How severe does this issue affect your experience of using Ray?

  • High: It blocks me to complete my task as this needs to go in production soon.

Hello,

Initially I was using the image - rayproject/ray:2.39.0 and runtime_envs for deployment.

Now, I am bundling my ml model using mlflow pyfunc. Hence I needed to create a custom dockerfile to load my model. My dockerfile looks like this -

FROM rayproject/ray:2.39.0

RUN pip install mlflow==2.15.1

COPY utils /utils
COPY ray-serve-app /serve-app

RUN sudo mkdir -p /tmp/model && sudo chmod -R 777 /tmp/model && python /utils/download_model_artifacts.py ${MODEL_NAME} ${MODEL_VERSION}

RUN sed -i.bak -E "s|(https://.*:).*(@.*)|\1${AWS_TOKEN}\2|" "/tmp/model/conda.yaml"
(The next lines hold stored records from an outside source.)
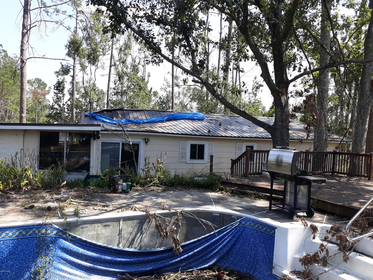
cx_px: 186
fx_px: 302
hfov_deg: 63.4
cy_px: 140
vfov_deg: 49.7
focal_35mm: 28
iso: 40
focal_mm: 3.7
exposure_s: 1/568
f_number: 1.7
RUN conda env update --name base -f /tmp/model/conda.yaml

WORKDIR /serve-app

RUN pip install ray[serve]==2.39.0

My deployment latencies per request have jumped from 2 ms to almost 15 ms when I use this image for my ray serve deployment. Can you tell what I’m doing wrong or where I need to be looking for the root cause?